Int J Hematol 2002 Aug;76 Suppl 1:223-5
Department of Hematology, The George Papanicolaou Hospital, Thessaloniki, Greece.
Based on experimental and clinical observations, high-dose immunosuppression followed by autologous transplantation may induce remissions in severe, refractory, autoimmune disorders including multiple sclerosis, a disease which, in its progressive form, does not respond to treatment.
Phase I/II studies of transplantation in MS published by individual centers as well as a comprehensive analysis of the reports to the EBMT registry have shown that transplantation may positively affect MS by stabilizing the clinical condition of the patients, by improving their disability status, and by completely abrogating the inflammatory process in the brain as evidenced in magnetic resonance imaging.
Other available therapies do not appear to be so efficacious as transplantation.

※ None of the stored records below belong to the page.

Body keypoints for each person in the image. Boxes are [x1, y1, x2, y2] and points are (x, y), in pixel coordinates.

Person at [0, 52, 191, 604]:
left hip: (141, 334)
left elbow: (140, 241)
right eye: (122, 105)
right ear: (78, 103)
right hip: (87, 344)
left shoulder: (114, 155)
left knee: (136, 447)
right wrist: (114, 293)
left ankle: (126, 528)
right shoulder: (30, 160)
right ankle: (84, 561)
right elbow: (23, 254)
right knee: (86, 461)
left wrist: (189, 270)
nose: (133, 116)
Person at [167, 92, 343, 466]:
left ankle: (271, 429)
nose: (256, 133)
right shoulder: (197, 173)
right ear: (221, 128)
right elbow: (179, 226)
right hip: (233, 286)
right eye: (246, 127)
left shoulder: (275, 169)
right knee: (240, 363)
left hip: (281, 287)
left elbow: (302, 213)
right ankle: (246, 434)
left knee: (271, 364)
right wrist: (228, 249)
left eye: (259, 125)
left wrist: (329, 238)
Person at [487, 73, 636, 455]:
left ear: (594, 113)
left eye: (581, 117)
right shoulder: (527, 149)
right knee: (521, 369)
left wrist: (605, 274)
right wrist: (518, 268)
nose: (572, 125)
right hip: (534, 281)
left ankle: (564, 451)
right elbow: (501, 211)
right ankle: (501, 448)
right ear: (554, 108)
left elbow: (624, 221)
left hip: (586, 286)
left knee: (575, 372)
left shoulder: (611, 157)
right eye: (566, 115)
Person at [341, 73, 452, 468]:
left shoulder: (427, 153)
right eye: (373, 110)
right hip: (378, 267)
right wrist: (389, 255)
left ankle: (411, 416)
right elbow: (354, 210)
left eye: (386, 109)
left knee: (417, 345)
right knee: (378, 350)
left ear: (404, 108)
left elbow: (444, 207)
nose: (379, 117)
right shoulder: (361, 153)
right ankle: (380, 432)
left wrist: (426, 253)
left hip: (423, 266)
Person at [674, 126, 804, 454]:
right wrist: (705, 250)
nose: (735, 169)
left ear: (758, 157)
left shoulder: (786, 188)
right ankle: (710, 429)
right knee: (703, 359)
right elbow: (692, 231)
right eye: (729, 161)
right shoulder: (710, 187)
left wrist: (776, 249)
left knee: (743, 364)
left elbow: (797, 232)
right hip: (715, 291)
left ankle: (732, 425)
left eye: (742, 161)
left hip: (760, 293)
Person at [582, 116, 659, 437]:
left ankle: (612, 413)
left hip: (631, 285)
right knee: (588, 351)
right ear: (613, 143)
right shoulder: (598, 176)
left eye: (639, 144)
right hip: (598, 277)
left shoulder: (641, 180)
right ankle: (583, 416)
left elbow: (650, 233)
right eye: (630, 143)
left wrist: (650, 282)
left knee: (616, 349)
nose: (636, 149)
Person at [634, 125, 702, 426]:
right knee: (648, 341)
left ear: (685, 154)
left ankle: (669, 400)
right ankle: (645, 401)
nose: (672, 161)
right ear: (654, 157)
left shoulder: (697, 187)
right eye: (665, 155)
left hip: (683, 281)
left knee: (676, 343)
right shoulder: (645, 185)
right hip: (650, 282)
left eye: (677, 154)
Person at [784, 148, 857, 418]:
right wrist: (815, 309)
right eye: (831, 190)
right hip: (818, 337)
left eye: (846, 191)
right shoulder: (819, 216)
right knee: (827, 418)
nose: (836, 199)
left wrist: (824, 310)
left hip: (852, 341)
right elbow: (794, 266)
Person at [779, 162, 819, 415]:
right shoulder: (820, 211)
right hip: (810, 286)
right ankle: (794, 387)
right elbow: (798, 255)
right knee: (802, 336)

However, the procedure is associated with a transplant-related mortality risk of about 3 to 8%.
Therefore, it cannot be recommended for the treatment of a chronic, non-lethal, disease like MS unless it proves superior to standard therapies in terms of efficacy.
This can be demonstrated only in a randomized trial, which is being launched by the EBMT under the name ASTIMS.
It compares the BEAM regimen plus autotransplantation to mitoxantrone, which is currently regarded as one of the best available treatments, in patients with secondary progressive or rapidly evolving relapsing/remitting multiple sclerosis.